作業内容 =
[a] ワーストイレブンの記事で「グループステージ全3試合で」から始まる段落を、主な事実を残したまま短く書き直してください。
[b] ワーストイレブンの記事を、最後の文の後から書き継いでください。

北中米W杯アジアワーストイレブン【写真:Getty Images】
FIFAワールドカップ2026(北中米W杯)もいよいよ終盤に突入した。アジアからは日本代表を含む9ヵ国が出場したものの、決勝トーナメントに生き残ったのは日本とオーストラリアのみ。その2チームもラウンド32で早々に姿を消し、アジアのレベルが疑問視されている。今回は、今大会で評価を落とすことになってしまったアジア人選手をワーストイレブン形式で紹介する。[11/12ページ]
FW:ソン・フンミン(韓国代表)

韓国代表FWソン・フンミン【写真:Getty Images】
生年月日:1992年7月8日
所属クラブ:ロサンゼルスFC(アメリカ)
代表通算成績:148試合56ゴール24アシスト
北中米W杯成績:3試合0ゴール0アシスト
【まさかのノーゴール】
アジア史上最高のサッカー選手と称されているソン・フンミンは、FIFAワールドカップ2026(北中米W杯)で大きく評価を落とした選手の筆頭格だろう。
グループステージ全3試合でピッチに立ったものの、ゴールとアシストはなし。韓国代表の内紛に発展したメディア関係者による中傷発言の“被害者”であるのは間違いないが、ピッチ上で存在感を出せなかったのは紛れもない事実だ。
韓国代表歴代2位の得点(通算56ゴール)を積み上げているソン・フンミンだが、今大会のプレーぶりからは所謂“怖さ”が感じられなかった。

学習資料 =
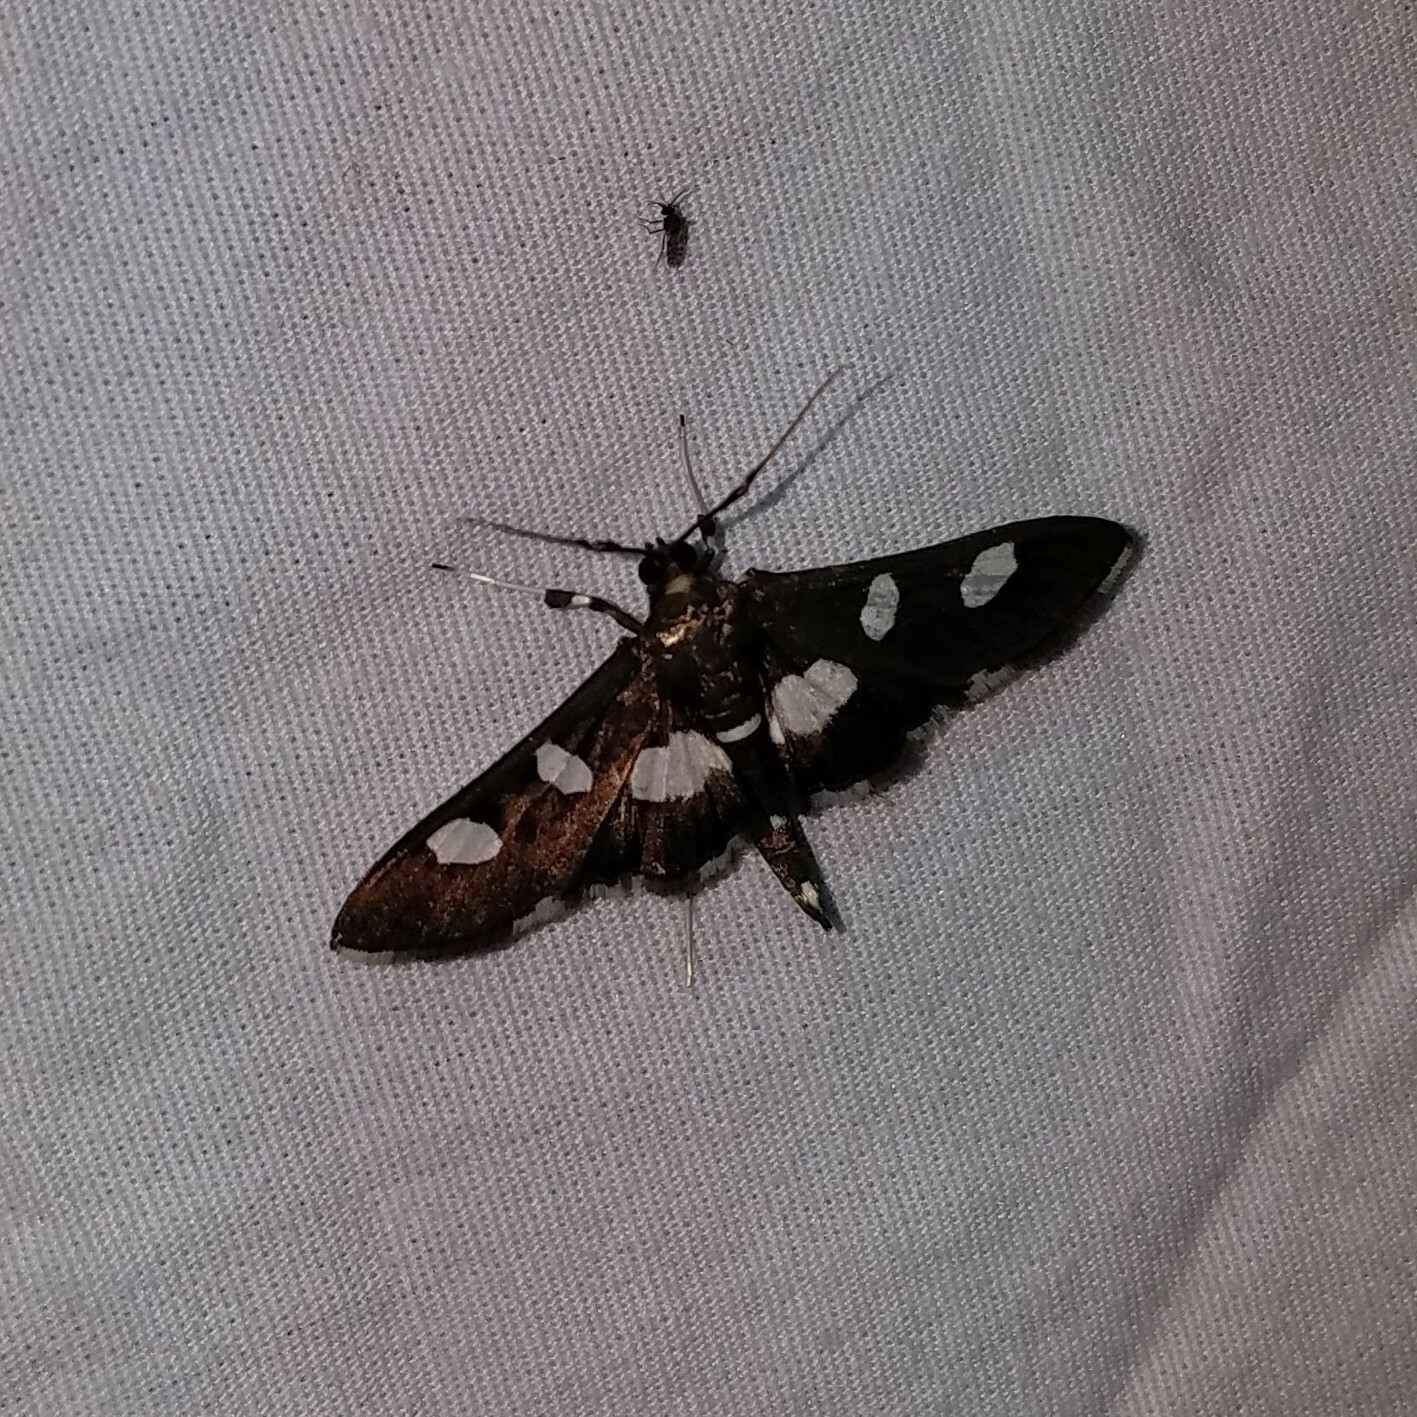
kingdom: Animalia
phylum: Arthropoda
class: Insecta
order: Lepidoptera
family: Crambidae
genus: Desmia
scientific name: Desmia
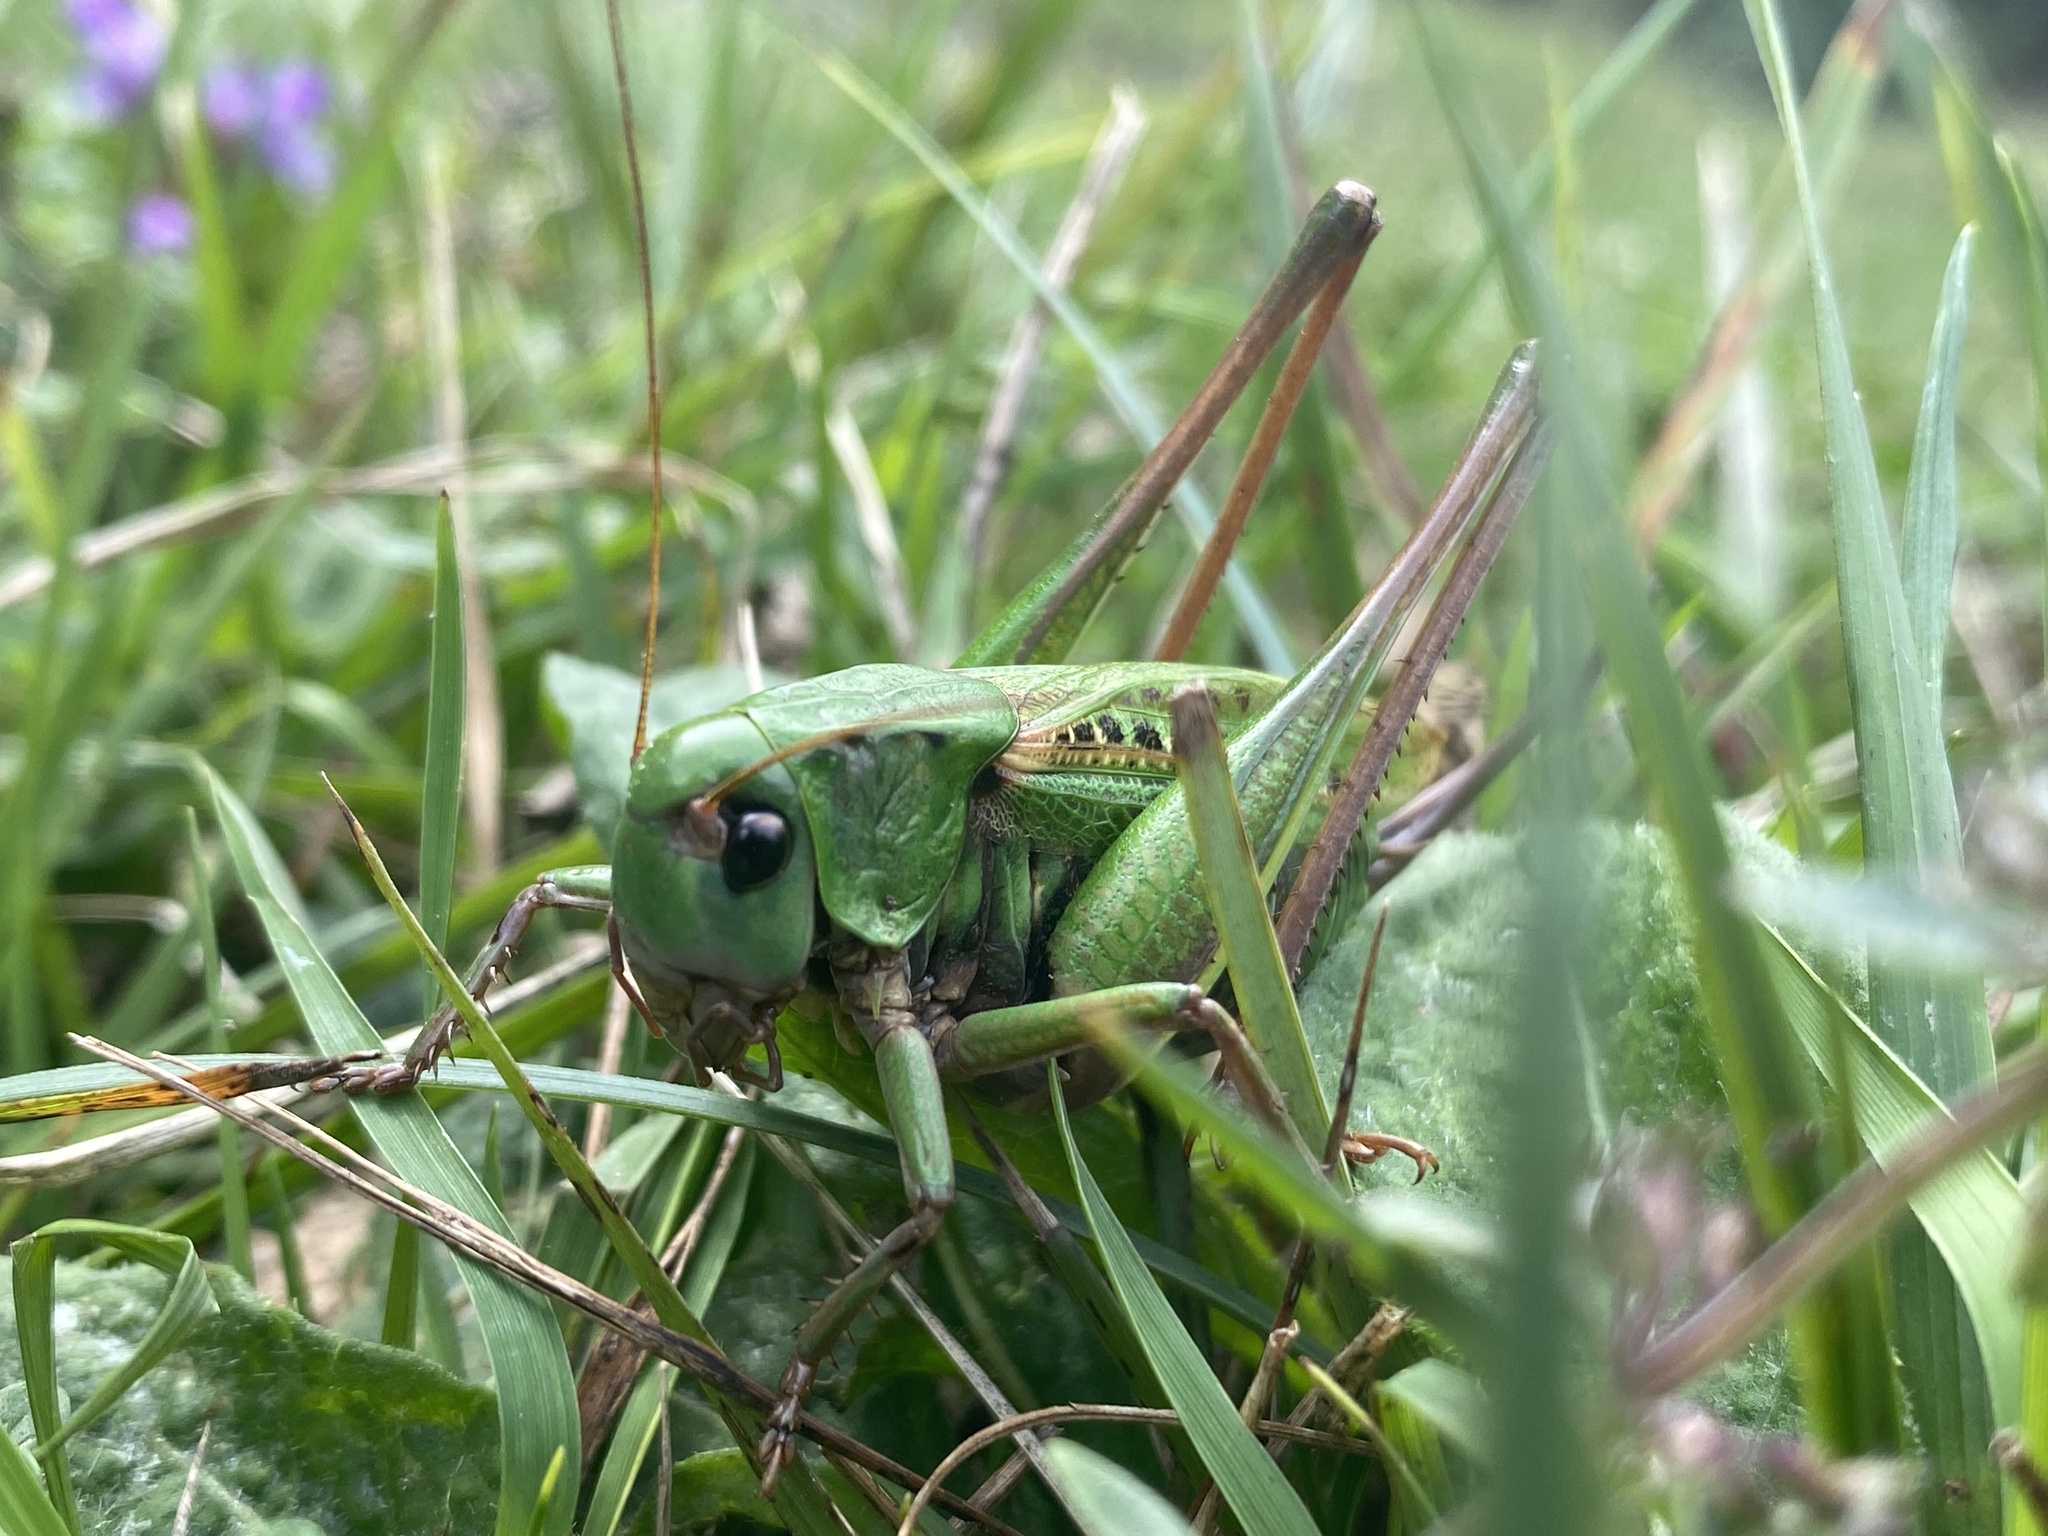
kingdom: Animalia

解答 =
[a] ソン・フンミンはグループステージ全3試合に出場したが、ゴールもアシストもなかった。韓国代表の内紛に発展したメディア関係者の中傷発言の被害者ではあるが、ピッチ上で存在感を示せなかった。

[b]
爆発的なスピードを活かしたドリブルや鋭いカットインからの強烈なシュートは影を潜め、ソン・フンミンにボールが入っても攻撃の勢いが加速することはほとんどなかった。
【キレが失われた?】
兵役免除を嘲笑するメディア関係者の発言がソン・フンミンを含む選手たちの士気を削いだのは残念極まりないが、仮にその騒動が起こらなかったとして、今大会のソン・フンミンから全盛期のキレが失われていたのは無視できない。
34歳と衰えるにはまだ早いはずだが、パスの受け手・出し手に終始してしまい、ゴール前の期待感に乏しかった感は否めない。
キャプテンとしてチームを何とかまとめようとする姿は今大会中何度も見受けられた。ただ、ストライカーが生きるのは結果を出してナンボの世界。ゴールに一切関与できなかったのであれば、ワーストイレブンは避けられない。